- **KUTIPAN DOKUMEN**:
* * * * *

Mekanisme penahanan terdakwa oleh penuntut umum meliputi : yang

pertama merujuk pada pasal 20 ayat (2) KUHAP, yaitu untuk “kepentingan

penuntutan”. Jadi terdakwa dapat ditahan dalam hal yang berkaitan dengan

kepentingan penuntutan. Kedua, merujuk pada pasal 21 ayat (1) KUHAP,

ada kekhawatiran terdakwa melarikan diri, merusak/menghilangkan barang

bukti, atau mengulangi perbuatannya (syarat subjektif). Jaksa Lie Putra

Setiawan mengemukakan salah satu indicator kekhawatiran penuntut umum

itu timbul dengan melihat ketika perkara masih ditahap penyidikan, apakah

terdakwa kooperatif, apakah terdakwa perlu dijemput paksa ketika

dipanggil, apakah ketika ditangkap terdakwa berada jauh dari tempat

tinggalnya, dan terakhir dikarenakan terdakwa tidak memiliki tempat

tinggal tetap diwilayah hukum tempat perkara tersebut diperiksa dan tidak

seorangpun dapat menjamin bahwa terdakwa tidak melarikan diri. Masih

berkaitan dengan pasal 21 KUHAP, yatu pada ayat (4) (syarat objektif).

* * * * *

- **CUPLIKAN DATA**:
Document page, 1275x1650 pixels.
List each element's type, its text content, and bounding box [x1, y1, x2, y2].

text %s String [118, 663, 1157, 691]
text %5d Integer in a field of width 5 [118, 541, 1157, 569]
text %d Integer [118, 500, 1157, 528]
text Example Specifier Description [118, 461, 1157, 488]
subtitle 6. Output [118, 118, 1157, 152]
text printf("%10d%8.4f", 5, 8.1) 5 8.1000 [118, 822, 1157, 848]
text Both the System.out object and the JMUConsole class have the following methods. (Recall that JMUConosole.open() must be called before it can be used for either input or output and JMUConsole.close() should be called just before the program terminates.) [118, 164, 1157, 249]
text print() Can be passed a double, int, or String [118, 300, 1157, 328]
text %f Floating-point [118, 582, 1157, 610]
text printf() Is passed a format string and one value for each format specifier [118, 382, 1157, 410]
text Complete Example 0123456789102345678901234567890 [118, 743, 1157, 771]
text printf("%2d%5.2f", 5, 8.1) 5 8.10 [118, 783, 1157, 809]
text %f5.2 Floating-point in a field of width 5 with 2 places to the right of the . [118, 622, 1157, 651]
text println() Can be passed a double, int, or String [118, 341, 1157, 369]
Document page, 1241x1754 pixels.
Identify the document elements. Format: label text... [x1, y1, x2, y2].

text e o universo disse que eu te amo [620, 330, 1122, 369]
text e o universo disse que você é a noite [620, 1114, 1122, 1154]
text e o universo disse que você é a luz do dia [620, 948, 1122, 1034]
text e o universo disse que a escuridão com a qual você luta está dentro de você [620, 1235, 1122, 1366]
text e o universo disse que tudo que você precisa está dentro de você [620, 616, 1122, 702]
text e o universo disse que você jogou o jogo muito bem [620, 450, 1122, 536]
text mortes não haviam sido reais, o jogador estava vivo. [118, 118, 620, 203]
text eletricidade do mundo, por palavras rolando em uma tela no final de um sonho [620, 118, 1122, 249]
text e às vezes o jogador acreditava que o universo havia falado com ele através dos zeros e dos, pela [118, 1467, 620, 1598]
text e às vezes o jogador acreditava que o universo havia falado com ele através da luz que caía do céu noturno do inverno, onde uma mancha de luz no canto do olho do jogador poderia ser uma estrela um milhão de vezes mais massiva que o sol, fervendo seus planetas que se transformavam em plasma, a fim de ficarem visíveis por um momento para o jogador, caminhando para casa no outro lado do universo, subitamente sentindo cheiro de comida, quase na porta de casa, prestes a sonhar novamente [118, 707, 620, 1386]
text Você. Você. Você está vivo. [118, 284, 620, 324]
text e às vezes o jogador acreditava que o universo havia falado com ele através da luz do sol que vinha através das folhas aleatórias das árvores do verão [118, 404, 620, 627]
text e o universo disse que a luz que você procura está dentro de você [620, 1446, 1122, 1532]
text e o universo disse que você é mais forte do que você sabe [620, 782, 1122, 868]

* * * * *

- **TUGAS**:
Ambil bagian teks tentang penahanan terdakwa oleh penuntut umum dari "tinggal tetap diwilayah" sampai "(4) (syarat objektif).", lalu salin kata demi kata.

- **JAWABAN ANDA**:
tinggal tetap diwilayah hukum tempat perkara tersebut diperiksa dan tidak

seorangpun dapat menjamin bahwa terdakwa tidak melarikan diri. Masih

berkaitan dengan pasal 21 KUHAP, yatu pada ayat (4) (syarat objektif).